ABOUT THIS EXERCISE: Please repeat, exactly as written, the line containing "nose: (785, 425)" and every line after it through the end of the records below.
*** Opening RECORDS ***
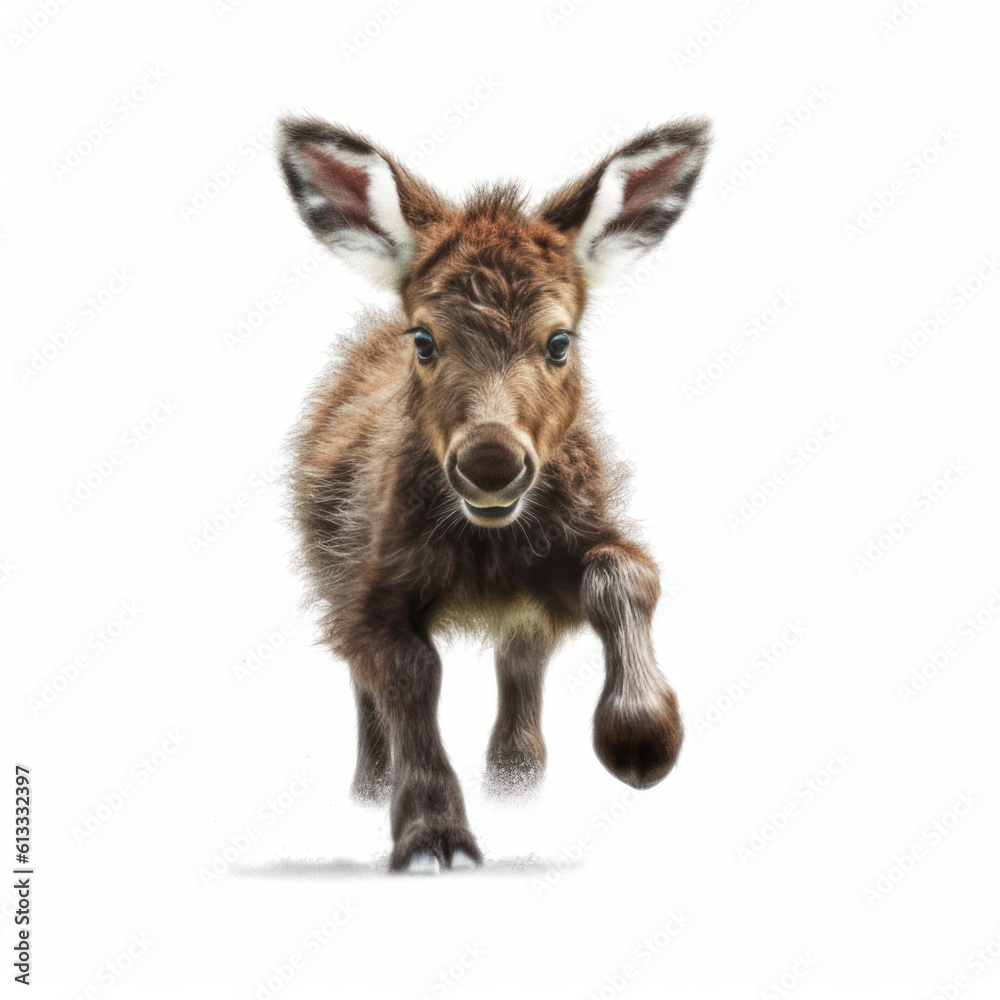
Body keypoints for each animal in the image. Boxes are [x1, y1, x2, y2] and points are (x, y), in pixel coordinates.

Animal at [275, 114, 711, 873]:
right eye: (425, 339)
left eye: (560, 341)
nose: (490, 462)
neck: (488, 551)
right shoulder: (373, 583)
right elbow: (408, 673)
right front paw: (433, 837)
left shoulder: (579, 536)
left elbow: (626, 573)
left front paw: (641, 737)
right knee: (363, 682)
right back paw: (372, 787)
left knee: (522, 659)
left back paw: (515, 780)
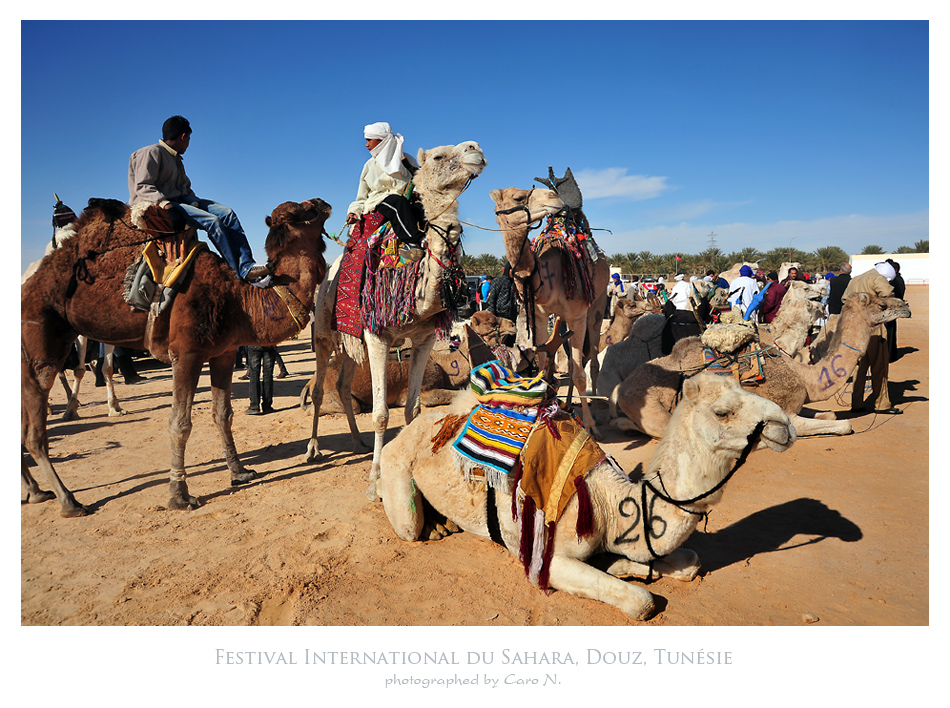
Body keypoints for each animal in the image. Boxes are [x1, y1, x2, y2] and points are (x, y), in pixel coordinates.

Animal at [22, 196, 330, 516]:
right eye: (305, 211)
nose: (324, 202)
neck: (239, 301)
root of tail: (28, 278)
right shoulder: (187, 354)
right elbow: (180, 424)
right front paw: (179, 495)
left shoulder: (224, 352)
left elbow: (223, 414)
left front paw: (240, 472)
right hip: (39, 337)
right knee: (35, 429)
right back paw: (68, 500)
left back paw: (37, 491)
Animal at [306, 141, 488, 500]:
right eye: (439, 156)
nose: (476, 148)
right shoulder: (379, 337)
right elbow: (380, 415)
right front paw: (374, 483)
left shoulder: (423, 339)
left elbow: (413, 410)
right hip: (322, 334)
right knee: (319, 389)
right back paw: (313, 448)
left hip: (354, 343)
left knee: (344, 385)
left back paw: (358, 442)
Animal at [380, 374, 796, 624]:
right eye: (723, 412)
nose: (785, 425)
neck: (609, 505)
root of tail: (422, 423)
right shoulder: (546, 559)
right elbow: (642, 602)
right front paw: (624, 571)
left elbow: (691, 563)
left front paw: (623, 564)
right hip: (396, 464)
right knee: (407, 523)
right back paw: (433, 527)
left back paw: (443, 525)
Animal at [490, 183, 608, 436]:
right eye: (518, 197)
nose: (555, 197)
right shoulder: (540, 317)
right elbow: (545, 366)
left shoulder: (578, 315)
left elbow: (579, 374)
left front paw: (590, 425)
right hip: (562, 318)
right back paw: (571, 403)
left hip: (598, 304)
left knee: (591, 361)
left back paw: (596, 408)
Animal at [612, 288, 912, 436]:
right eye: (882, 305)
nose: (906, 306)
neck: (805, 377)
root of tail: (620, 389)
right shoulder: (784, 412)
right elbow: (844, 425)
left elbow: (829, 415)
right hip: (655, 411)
*** Closing RECORDS ***
THE COMPLETED TASK:
nose: (785, 425)
neck: (609, 505)
root of tail: (422, 423)
right shoulder: (546, 559)
right elbow: (642, 602)
right front paw: (624, 571)
left elbow: (691, 563)
left front paw: (623, 564)
right hip: (396, 464)
right knee: (407, 523)
right back paw: (433, 527)
left back paw: (443, 525)
Animal at [490, 183, 608, 436]:
right eye: (518, 197)
nose: (555, 197)
right shoulder: (540, 317)
right elbow: (545, 366)
left shoulder: (578, 315)
left elbow: (579, 374)
left front paw: (590, 425)
right hip: (562, 318)
right back paw: (571, 403)
left hip: (598, 304)
left knee: (591, 361)
left back paw: (596, 408)
Animal at [612, 288, 912, 436]:
right eye: (882, 305)
nose: (906, 306)
neck: (805, 377)
root of tail: (620, 389)
right shoulder: (784, 412)
right elbow: (844, 425)
left elbow: (829, 415)
right hip: (655, 411)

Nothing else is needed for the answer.